## EXPLORE THE MATERIAL
[1] In two sentences, summarize the piece on children and Martineau's observations.
[2] Write out, word for word, the stretch of the piece on children and Martineau's observations from "From the Mouths" through "a particular culture.".

## TEXT FOR ANALYSIS
☆ ☆ ☆ ☆ ☆ ☆ ☆

From the Mouths of Babes

It seems that children could be the ones we should trust to give the best representation of a society’s morals. Though many travelers and observers may disregard them for their age, Martineau points to children as a source of unfiltered insight into the values of a particular culture.

In How to Observe Martineau states “the traveler must talk with old people, and see what is the character of the garrulity of age. He must talk with children, and mark the character of the aspirations of childhood. He will thus learn what is good in the eyes of those who have passed through the society he studies, and in the hopes of those who have yet to enter upon it” (2.2). She commands the observer of morals and manners to determine “What are the children’s minds full of?”, and further expounds on the differences presented in the values of children of different cultures, “as the minds of the young are formed, generally speaking, to an adaptation of the objects presented to them” (2.2).

Throughout the observations presented in Martineau’s Society in America, it is the observations of the children that strike the reader as often quite candid and poignant, especially in regarding issues of class or caste.

☆ ☆ ☆ ☆ ☆ ☆ ☆

## DATA LISTING
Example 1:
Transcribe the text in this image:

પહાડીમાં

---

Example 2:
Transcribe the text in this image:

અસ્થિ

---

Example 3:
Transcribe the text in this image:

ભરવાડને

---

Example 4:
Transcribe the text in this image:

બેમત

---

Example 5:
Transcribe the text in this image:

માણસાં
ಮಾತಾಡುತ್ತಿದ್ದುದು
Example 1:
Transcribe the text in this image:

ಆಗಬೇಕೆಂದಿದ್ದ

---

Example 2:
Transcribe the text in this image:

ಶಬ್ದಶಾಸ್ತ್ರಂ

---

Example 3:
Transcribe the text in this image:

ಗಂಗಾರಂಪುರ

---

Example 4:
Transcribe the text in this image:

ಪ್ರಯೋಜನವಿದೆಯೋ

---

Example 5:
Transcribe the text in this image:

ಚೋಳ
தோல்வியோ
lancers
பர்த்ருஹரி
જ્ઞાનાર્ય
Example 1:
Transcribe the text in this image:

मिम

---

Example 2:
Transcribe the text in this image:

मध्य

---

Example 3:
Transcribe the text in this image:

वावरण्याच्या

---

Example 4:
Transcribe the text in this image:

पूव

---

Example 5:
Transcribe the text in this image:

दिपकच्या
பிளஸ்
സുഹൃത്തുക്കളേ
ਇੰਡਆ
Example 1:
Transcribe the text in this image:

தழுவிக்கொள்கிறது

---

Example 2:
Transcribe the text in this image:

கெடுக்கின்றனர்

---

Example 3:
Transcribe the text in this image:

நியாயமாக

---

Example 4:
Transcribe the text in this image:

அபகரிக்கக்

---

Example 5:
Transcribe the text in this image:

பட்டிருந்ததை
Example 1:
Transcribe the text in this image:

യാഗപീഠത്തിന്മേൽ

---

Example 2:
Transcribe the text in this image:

☆ ☆ ☆ ☆ ☆ ☆ ☆

## RESPONSES TO THE EXERCISE
[1] Children may be the most trustworthy guides to a society's morals, and Martineau treats them as a source of unfiltered insight into a culture's values even though many travelers and observers disregard them because of their age. In How to Observe she tells the traveler to talk with children and mark their aspirations, and in Society in America her observations of children often read as candid and poignant, especially on questions of class or caste.

[2]
From the Mouths of Babes

It seems that children could be the ones we should trust to give the best representation of a society’s morals. Though many travelers and observers may disregard them for their age, Martineau points to children as a source of unfiltered insight into the values of a particular culture.